## Prompt
Copy the text from all the entries below with "duvet" changed to "quilt" and everything else left the same, and omit the pictures.

## Excerpted data
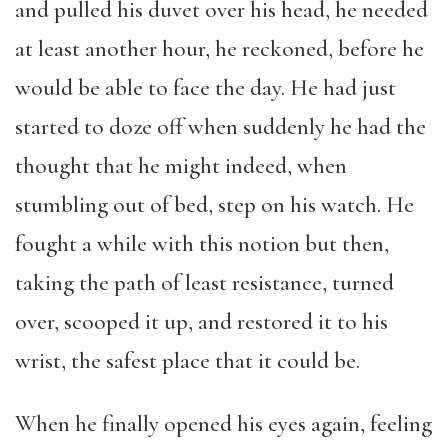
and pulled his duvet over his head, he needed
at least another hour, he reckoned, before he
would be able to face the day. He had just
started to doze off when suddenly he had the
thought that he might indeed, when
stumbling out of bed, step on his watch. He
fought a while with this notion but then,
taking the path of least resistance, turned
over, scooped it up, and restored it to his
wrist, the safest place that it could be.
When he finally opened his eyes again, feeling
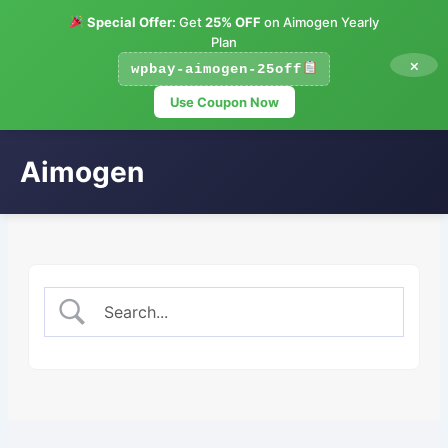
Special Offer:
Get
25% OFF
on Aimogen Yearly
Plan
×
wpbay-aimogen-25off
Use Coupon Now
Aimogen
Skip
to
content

## Exercise answer
and pulled his quilt over his head, he needed
at least another hour, he reckoned, before he
would be able to face the day. He had just
started to doze off when suddenly he had the
thought that he might indeed, when
stumbling out of bed, step on his watch. He
fought a while with this notion but then,
taking the path of least resistance, turned
over, scooped it up, and restored it to his
wrist, the safest place that it could be.
When he finally opened his eyes again, feeling
Special Offer:
Get
25% OFF
on Aimogen Yearly
Plan
×
wpbay-aimogen-25off
Use Coupon Now
Aimogen
Skip
to
content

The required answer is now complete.